▶ [YOUR INSTRUCTIONS]
Search the data for the word "aliquet" and copy out every line that has it.

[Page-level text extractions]
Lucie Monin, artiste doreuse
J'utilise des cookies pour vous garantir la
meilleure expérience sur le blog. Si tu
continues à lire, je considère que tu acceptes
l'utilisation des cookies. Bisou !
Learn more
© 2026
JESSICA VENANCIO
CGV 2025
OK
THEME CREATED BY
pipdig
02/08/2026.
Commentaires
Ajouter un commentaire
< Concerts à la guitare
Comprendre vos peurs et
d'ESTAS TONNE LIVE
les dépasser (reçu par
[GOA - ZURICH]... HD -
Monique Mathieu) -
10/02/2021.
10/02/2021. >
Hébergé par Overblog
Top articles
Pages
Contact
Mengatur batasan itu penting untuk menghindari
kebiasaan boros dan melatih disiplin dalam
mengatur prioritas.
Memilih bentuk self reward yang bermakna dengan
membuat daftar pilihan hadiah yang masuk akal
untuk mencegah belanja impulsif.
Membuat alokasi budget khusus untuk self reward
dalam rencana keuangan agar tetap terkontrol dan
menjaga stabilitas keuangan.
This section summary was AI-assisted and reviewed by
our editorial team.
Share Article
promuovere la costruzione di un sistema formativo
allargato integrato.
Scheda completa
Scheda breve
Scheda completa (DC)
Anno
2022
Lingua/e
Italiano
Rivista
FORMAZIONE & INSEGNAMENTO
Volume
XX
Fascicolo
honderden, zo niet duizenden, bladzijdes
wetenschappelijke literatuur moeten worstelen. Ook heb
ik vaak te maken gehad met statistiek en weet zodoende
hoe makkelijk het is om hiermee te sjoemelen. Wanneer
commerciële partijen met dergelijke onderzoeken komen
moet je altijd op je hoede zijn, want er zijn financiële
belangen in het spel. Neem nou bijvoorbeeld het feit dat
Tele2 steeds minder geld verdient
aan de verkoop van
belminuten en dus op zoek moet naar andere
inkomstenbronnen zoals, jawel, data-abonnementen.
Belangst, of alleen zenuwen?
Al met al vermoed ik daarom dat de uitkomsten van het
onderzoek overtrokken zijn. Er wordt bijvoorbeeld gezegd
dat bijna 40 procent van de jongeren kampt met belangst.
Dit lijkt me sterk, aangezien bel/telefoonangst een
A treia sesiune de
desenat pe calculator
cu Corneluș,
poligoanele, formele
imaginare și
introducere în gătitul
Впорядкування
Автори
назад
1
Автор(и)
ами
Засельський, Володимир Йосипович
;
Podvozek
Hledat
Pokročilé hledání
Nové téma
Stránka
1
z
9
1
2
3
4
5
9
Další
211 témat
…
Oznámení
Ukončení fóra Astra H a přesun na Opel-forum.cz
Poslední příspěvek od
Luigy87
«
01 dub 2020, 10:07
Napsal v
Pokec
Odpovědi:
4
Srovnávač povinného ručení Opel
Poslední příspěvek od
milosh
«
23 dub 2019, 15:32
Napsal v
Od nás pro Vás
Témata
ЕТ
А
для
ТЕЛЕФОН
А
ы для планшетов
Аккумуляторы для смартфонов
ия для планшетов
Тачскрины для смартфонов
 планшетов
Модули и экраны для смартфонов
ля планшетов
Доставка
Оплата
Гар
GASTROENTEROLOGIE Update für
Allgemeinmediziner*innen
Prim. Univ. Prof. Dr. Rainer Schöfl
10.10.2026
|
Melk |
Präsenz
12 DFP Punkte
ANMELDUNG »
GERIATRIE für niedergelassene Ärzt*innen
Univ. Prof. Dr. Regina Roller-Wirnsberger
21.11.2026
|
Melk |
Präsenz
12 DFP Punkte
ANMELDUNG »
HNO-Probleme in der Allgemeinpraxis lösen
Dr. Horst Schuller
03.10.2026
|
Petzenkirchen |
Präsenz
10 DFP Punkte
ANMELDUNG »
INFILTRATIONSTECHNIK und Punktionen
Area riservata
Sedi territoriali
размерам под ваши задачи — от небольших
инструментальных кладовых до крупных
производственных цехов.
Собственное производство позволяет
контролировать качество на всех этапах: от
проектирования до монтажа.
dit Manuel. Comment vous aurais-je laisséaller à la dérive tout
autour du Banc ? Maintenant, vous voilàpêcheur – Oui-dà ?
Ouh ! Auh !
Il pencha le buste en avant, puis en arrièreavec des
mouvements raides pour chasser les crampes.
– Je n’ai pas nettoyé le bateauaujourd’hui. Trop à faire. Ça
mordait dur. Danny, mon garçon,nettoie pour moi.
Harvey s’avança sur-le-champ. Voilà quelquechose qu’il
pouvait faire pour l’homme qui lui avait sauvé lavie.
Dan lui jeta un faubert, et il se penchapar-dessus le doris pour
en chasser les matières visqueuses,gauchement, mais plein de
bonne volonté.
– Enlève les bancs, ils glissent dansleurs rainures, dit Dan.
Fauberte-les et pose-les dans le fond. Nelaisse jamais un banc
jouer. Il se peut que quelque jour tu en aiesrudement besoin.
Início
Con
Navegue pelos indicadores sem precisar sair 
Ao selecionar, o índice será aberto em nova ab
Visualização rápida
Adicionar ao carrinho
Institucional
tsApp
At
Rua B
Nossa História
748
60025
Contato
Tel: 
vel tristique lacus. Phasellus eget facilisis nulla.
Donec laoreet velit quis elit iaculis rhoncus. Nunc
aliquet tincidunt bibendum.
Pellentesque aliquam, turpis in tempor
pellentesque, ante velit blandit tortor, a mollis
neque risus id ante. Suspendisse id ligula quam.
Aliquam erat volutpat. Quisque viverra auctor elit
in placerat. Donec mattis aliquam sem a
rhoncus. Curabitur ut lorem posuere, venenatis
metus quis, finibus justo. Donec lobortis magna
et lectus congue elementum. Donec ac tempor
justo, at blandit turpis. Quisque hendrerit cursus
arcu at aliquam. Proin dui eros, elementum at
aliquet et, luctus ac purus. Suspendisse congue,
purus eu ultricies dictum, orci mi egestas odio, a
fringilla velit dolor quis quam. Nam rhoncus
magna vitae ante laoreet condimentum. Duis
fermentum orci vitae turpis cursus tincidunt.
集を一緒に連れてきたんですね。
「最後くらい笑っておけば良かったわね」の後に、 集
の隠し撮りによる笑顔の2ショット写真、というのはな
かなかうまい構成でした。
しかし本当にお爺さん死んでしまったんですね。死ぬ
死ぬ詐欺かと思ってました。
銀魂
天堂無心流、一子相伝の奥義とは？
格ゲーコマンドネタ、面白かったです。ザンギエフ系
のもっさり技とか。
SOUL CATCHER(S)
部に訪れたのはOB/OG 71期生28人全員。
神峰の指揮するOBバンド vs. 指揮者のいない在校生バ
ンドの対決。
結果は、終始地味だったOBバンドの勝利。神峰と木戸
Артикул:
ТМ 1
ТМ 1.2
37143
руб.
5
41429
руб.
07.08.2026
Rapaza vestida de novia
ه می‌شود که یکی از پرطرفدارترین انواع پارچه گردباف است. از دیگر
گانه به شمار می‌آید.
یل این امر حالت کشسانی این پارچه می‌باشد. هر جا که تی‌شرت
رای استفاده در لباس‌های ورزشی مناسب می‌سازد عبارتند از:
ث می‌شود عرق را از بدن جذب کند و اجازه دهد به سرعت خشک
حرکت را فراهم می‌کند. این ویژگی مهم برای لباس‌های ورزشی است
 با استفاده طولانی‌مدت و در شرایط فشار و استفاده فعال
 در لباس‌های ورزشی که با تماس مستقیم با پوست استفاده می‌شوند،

▶ [EXERCISE RESULT]
aliquet tincidunt bibendum.
aliquet et, luctus ac purus. Suspendisse congue,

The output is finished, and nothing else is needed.